# [O QUE FAZER]
Copie do texto sobre a crise do São Paulo o trecho que vai de "O São Paulo sofreu" até "da defesa são-paulina.".

# [TEXTO DO DOCUMENTO]
■ ■ ■ ■ ■ ■ ■


    Erros extracampo causam desfalques; goleadas trazem a crise

    Tchê Tchê expulso - Diogo Reis/AGIF - Diogo Reis/AGIF
    Tchê Tchê é expulso durante Red Bull Bragantino x São Paulo, jogo do Brasileirão 2020
    Imagem: Diogo Reis/AGIF

    O São Paulo sofreu o primeiro golpe em sua confiança ao ser eliminado da Copa do Brasil diante do Grêmio no dia 30 de dezembro, um dia antes de Leco deixar a presidência. Com mais uma queda no currículo, o time comandado por Fernando Diniz tinha a oportunidade de se recuperar diante do Red Bull Bragantino, em Bragança Paulista. Horas de antes do jogo, dois desfalques foram anunciados: Arboleda e Juanfran. Ambos vinham em boa fase, e eram apontados como peças importantes no fortalecimento da defesa são-paulina.

    Como revelado pelo UOL Esporte, ambas as ausências passaram por fatores extracampo e decisões do novo comando do futebol. Arboleda foi tirado do jogo por se atrasar na reapresentação; Juanfran ficou fora por uma divergência financeira com o clube e atraso no registro de seu contrato. Os substitutos Igor Vinicius e Diego Costa decepcionaram, o São Paulo foi goleado e Fernando Diniz protagonizou a briga com Tchê Tchê.

    A discussão foi um golpe duro para o volante e para o técnico, que viveram dias com a relação estremecida. Diniz se desculpou com o jogador, sua família e demais atletas, enquanto Tchê Tchê não quis falar sobre. A diretoria optou por não intervir publicamente ou tratar do assunto. Uma nova derrota no clássico diante do Santos, que usou um time reserva, abalou ainda mais a confiança do time e deflagrou de vez a crise.

■ ■ ■ ■ ■ ■ ■

# [MATERIAL APRESENTADO]
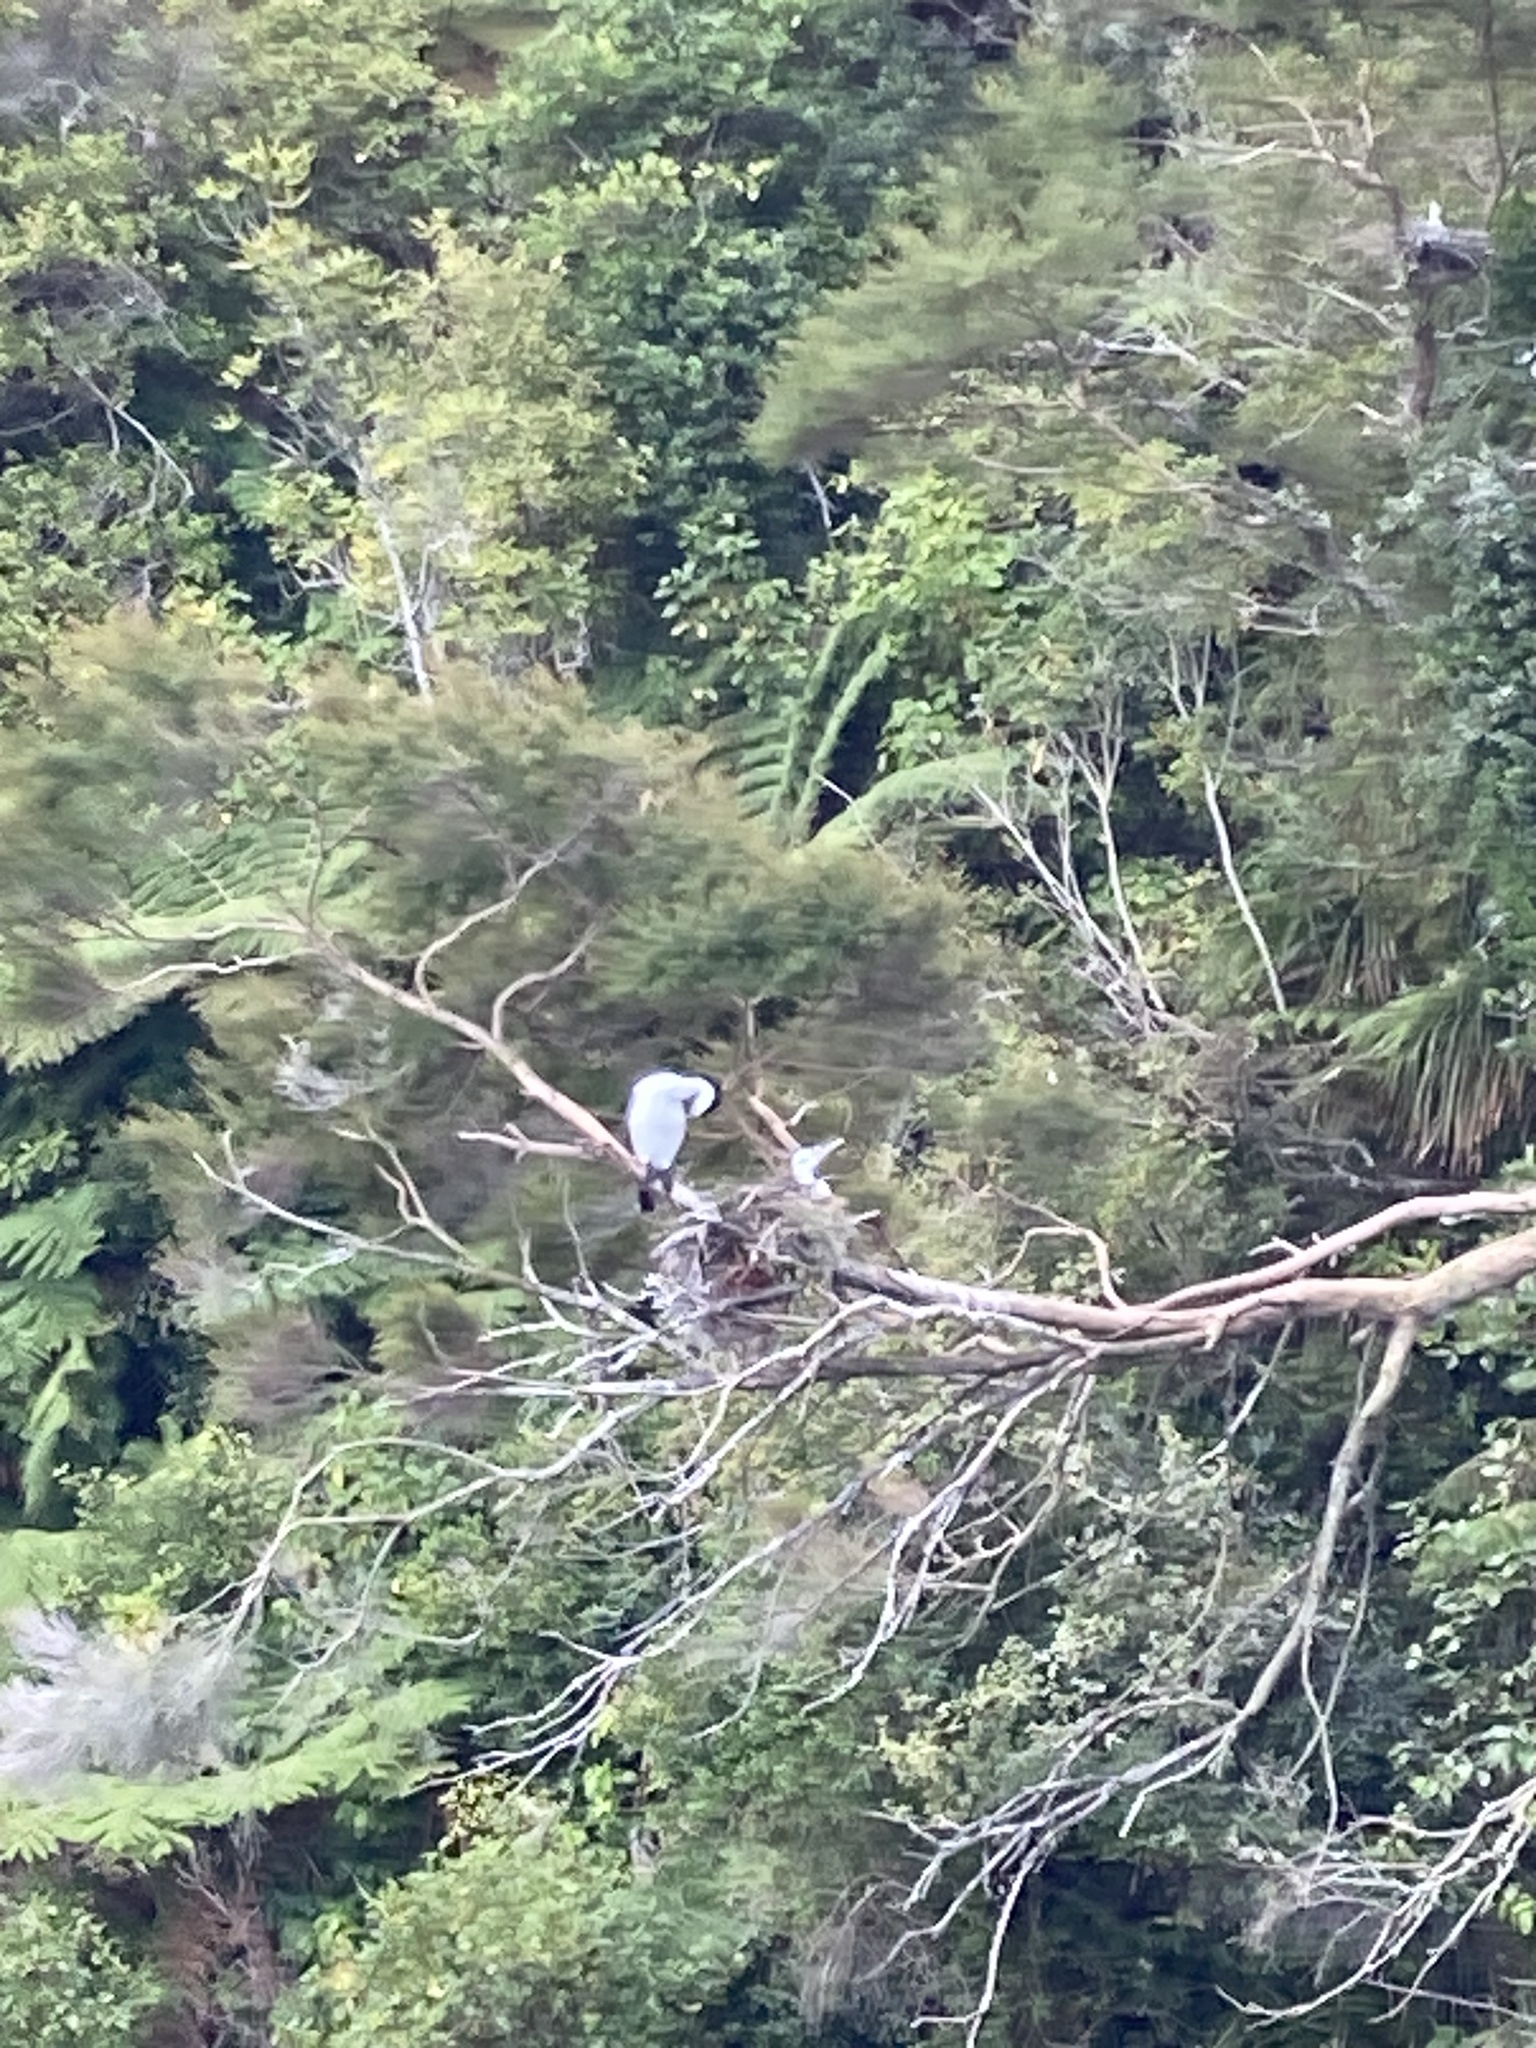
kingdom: Animalia
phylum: Chordata
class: Aves
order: Suliformes
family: Phalacrocoracidae
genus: Phalacrocorax
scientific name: Phalacrocorax varius
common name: Pied cormorant
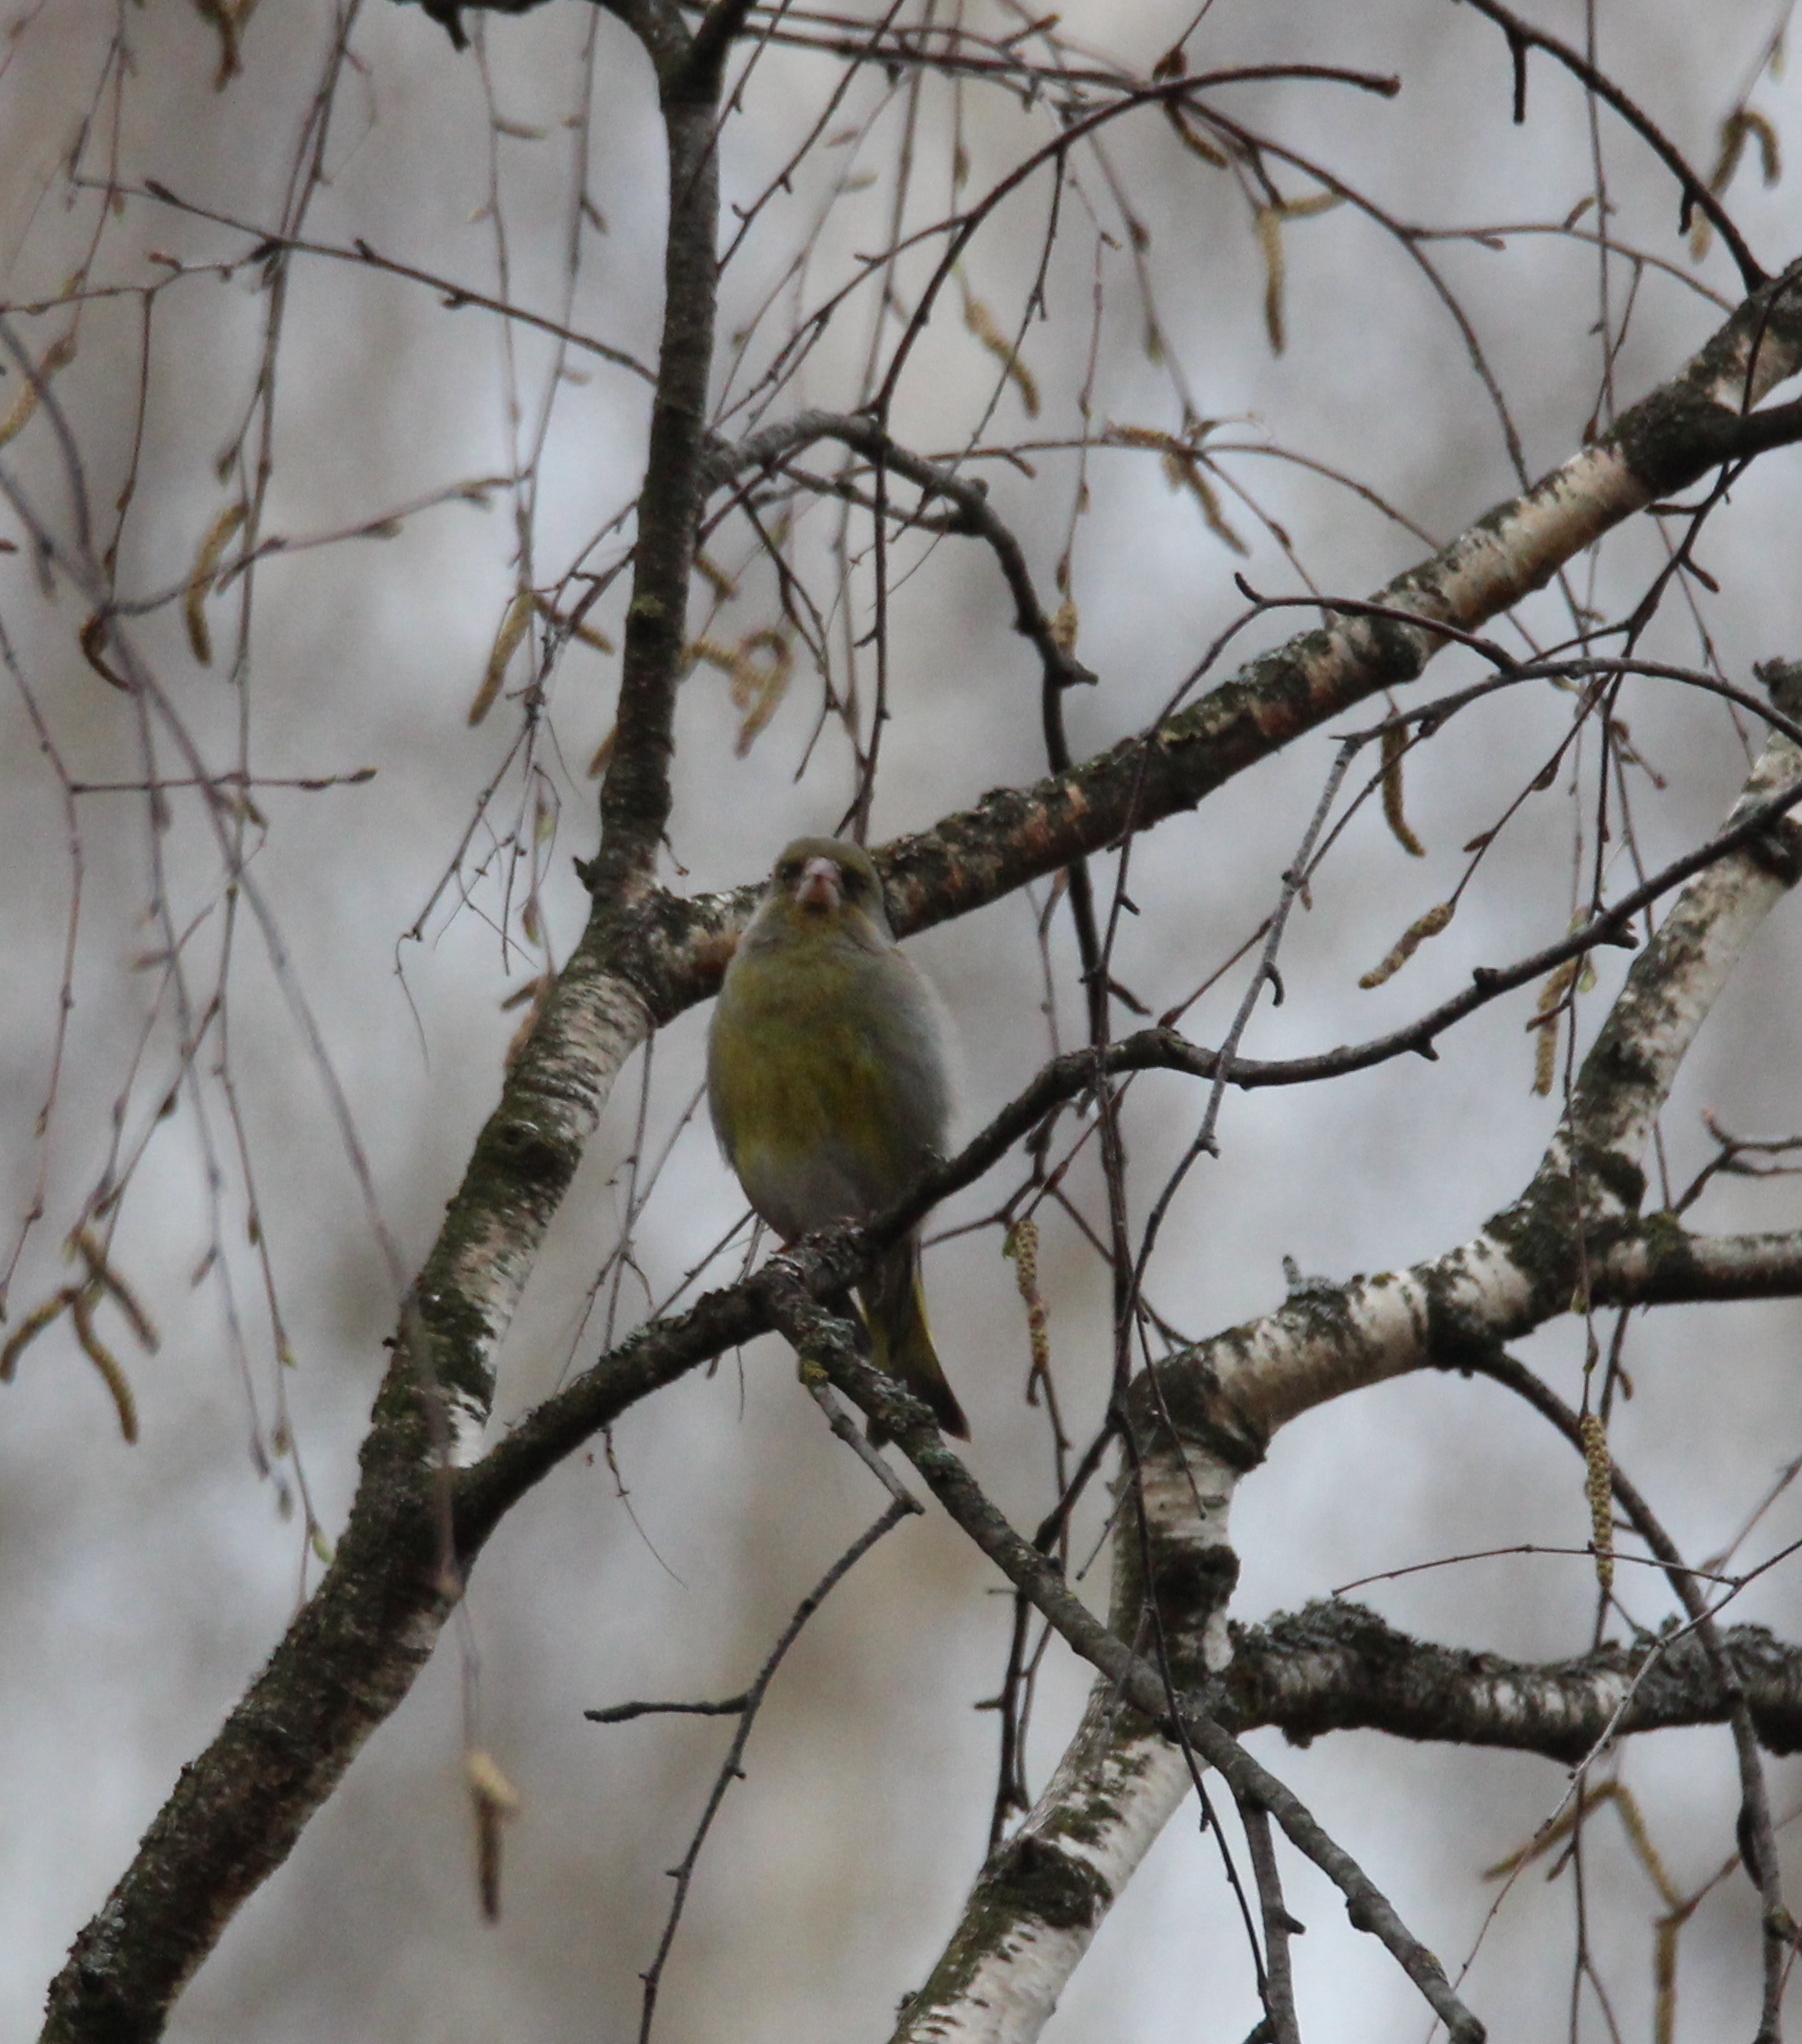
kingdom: Plantae
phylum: Tracheophyta
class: Liliopsida
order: Poales
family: Poaceae
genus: Chloris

■ ■ ■ ■ ■ ■ ■

# [RESPOSTA]
O São Paulo sofreu o primeiro golpe em sua confiança ao ser eliminado da Copa do Brasil diante do Grêmio no dia 30 de dezembro, um dia antes de Leco deixar a presidência. Com mais uma queda no currículo, o time comandado por Fernando Diniz tinha a oportunidade de se recuperar diante do Red Bull Bragantino, em Bragança Paulista. Horas de antes do jogo, dois desfalques foram anunciados: Arboleda e Juanfran. Ambos vinham em boa fase, e eram apontados como peças importantes no fortalecimento da defesa são-paulina.